View "Bricklayers of Western PA v. Scott's" on Justia Law
Posted in:
Construction Law, Labor & Employment Law
Patton v. Worthington Associates
In this case, the trial and intermediate courts determined that a general contractor was not a statutory employer relative to an employee of its subcontractor. The issue before the Supreme Court centered on the tension between such rulings and the Supreme Court’s longstanding jurisprudence that conventional subcontract scenarios serve as paradigm instances in which the statutory-employment concept applies. Appellant Worthington Associates, Inc., was hired as the general contractor
for an addition to a Levittown church. Worthington, in turn, entered into a standard-form subcontract with Patton Construction, Inc., of which Appellee Earl Patton was the sole shareholder and an employee, to perform carpentry.

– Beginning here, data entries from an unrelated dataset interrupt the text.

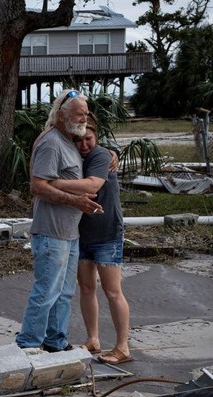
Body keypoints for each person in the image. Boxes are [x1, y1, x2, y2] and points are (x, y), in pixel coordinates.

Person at [15, 91, 104, 353]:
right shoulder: (52, 143)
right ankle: (28, 344)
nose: (84, 117)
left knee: (64, 293)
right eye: (79, 113)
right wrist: (75, 201)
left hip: (69, 233)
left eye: (86, 113)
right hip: (51, 232)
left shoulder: (70, 140)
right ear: (62, 114)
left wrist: (111, 154)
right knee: (46, 292)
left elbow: (94, 147)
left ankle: (55, 341)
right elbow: (37, 187)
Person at [70, 118, 132, 364]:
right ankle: (93, 339)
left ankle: (123, 346)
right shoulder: (74, 158)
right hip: (81, 234)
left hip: (107, 233)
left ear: (96, 138)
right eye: (78, 139)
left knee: (113, 291)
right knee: (86, 288)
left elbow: (92, 188)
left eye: (88, 139)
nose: (84, 144)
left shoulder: (102, 156)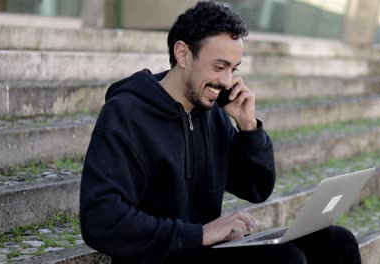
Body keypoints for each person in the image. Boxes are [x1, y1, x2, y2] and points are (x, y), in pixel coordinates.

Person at [79, 1, 362, 263]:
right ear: (183, 54)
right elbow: (102, 220)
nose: (227, 81)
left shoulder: (212, 114)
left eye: (234, 68)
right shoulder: (126, 115)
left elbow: (256, 188)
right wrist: (200, 234)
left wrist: (249, 128)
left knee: (337, 242)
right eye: (219, 67)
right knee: (285, 260)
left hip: (204, 249)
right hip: (160, 254)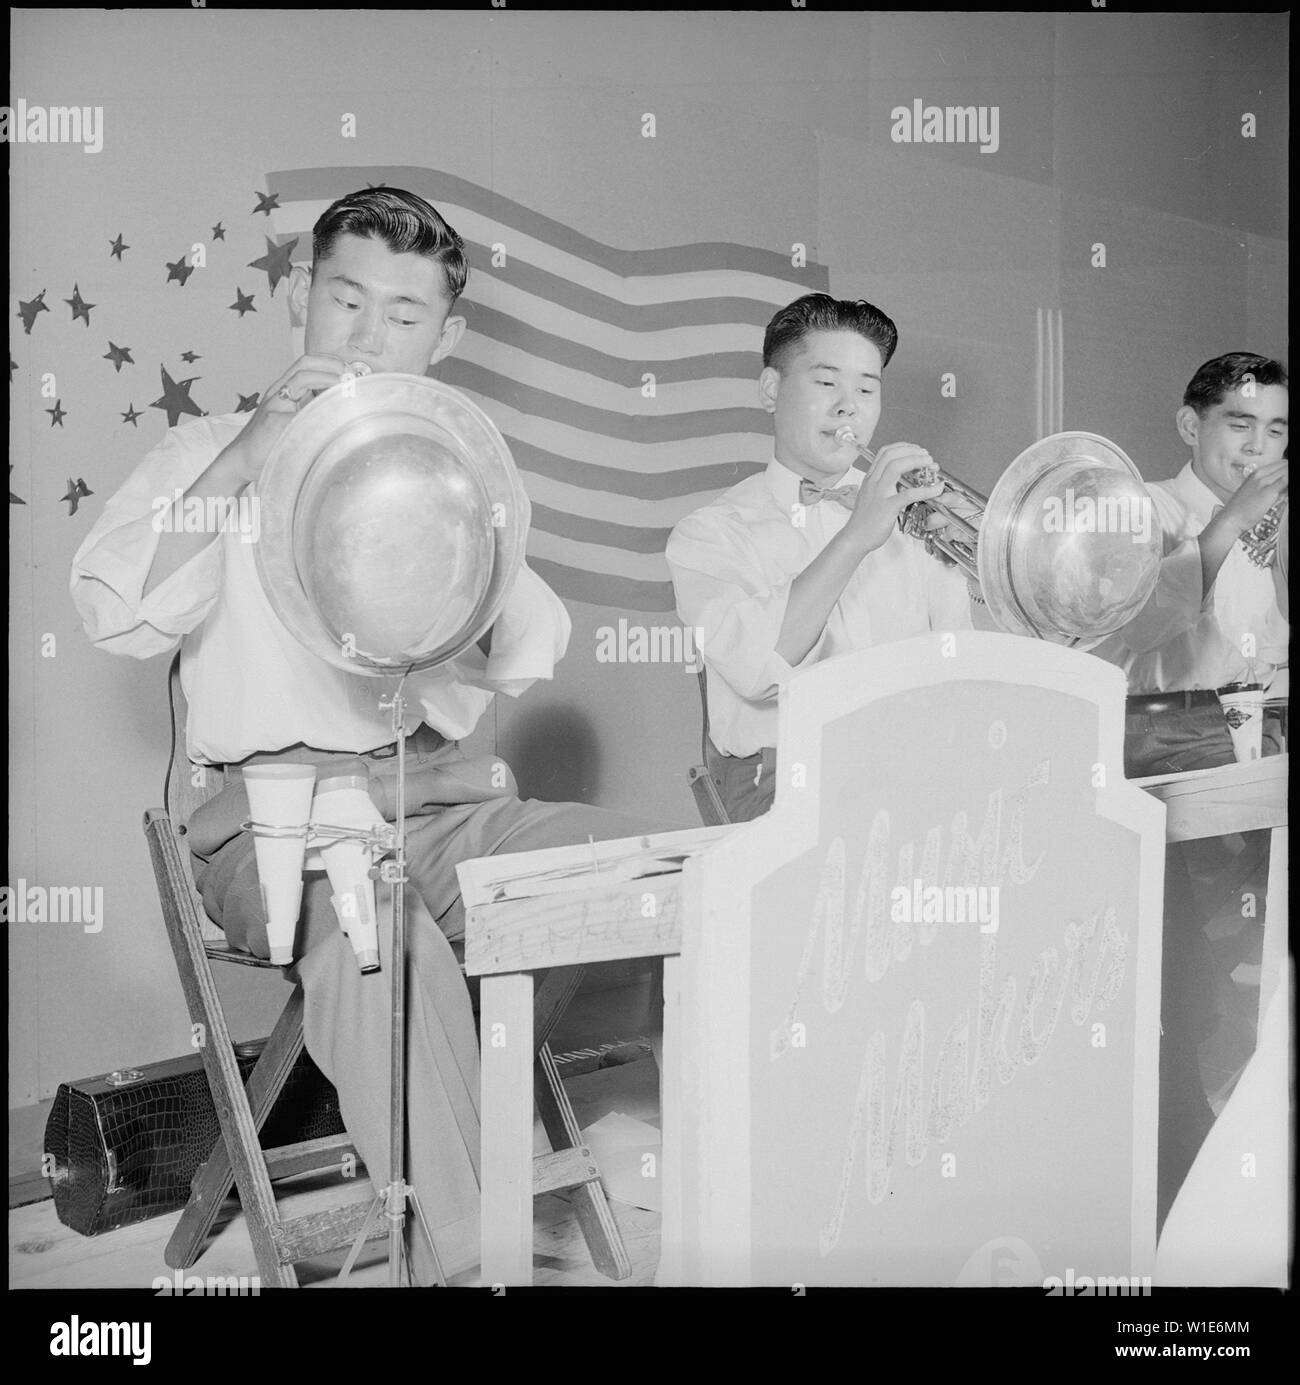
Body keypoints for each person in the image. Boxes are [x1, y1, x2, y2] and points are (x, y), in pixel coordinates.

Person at [71, 187, 669, 1284]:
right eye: (344, 298)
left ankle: (494, 1120)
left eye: (402, 315)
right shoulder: (205, 449)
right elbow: (116, 609)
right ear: (301, 295)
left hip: (434, 795)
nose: (364, 334)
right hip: (268, 820)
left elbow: (526, 640)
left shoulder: (440, 461)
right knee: (375, 921)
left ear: (444, 339)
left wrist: (438, 511)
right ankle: (473, 1259)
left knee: (651, 867)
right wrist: (256, 451)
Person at [1092, 352, 1288, 1229]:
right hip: (1166, 752)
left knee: (1263, 992)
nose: (1260, 446)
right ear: (1191, 427)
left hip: (1263, 753)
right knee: (1199, 998)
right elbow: (1126, 630)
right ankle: (1188, 1191)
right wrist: (1230, 524)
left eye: (1278, 429)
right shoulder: (1143, 509)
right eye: (1240, 424)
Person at [666, 293, 975, 821]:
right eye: (827, 383)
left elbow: (965, 668)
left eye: (866, 388)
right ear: (771, 389)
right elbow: (757, 671)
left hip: (916, 778)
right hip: (781, 795)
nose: (848, 406)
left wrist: (978, 566)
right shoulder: (709, 534)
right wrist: (856, 537)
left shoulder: (917, 519)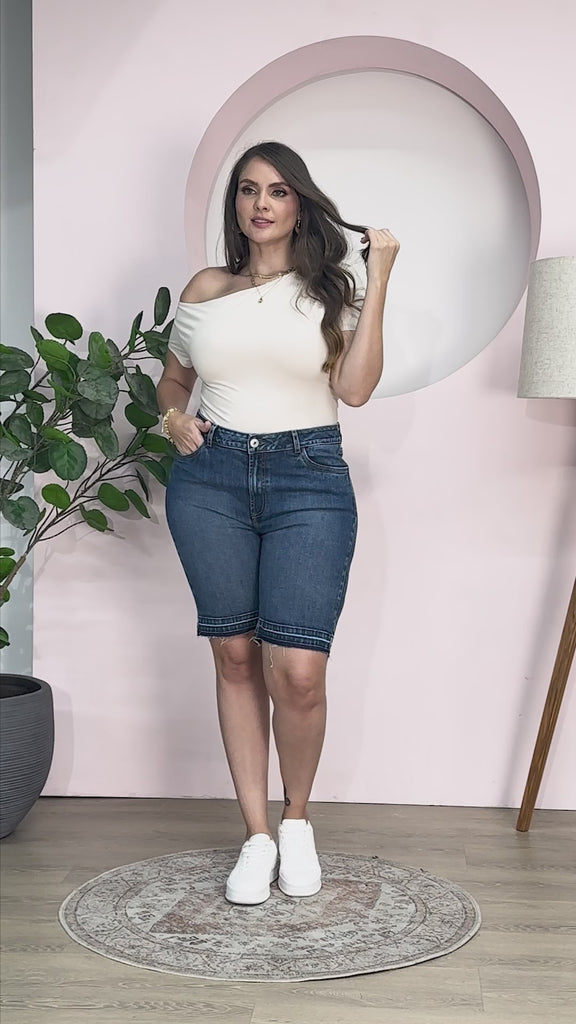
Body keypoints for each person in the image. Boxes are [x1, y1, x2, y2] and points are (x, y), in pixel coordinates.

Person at [157, 141, 399, 906]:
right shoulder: (207, 287)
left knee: (297, 671)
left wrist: (381, 278)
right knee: (234, 655)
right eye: (248, 190)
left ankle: (297, 821)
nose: (261, 204)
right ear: (235, 204)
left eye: (278, 191)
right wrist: (171, 419)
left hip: (309, 477)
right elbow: (173, 379)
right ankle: (257, 836)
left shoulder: (330, 291)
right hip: (212, 478)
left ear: (300, 204)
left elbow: (354, 390)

While working at the construction site, Mr. Patton fell and sustained injuries to his back. Subsequently, the Pattons commenced a civil action against Worthington contending that the company failed to maintain safe conditions at the jobsite. Worthington moved for summary judgment on the basis that it was Mr. Patton’s statutory employer and, accordingly, was immune from suit. After the motion was denied, trial proceeded during which Worthington reasserted its claim to immunity in unsuccessful motions for a nonsuit and a directed verdict. "Having set up an errant dichotomy for the jurors, the [trial] court proceeded to instruct them concerning the differences between independent contractors and employees at common law. In doing so, the trial court compounded the underlying conceptual difficulties it had engendered, because [the Supreme] Court has long held that, for the salient purposes under Sections 203 and 302(b) of the WCA, the term 'independent contractor' carries a narrower meaning than it does at common law." The jury returned a verdict in favor of the Pattons in the amount of $1.5 million in the aggregate. Post-trial motions were denied, and Worthington appealed. A Superior Court panel affirmed. The Supreme Court reversed, finding that Mr. Patton’s relationship with the owner here was undeniably a derivative one, arising per a conventional subcontract with a general contractor (Worthington). "[U]nder longstanding precedent, neither Patton Construction, Inc., nor Mr. Patton was an 'independent contractor' relative to Worthington."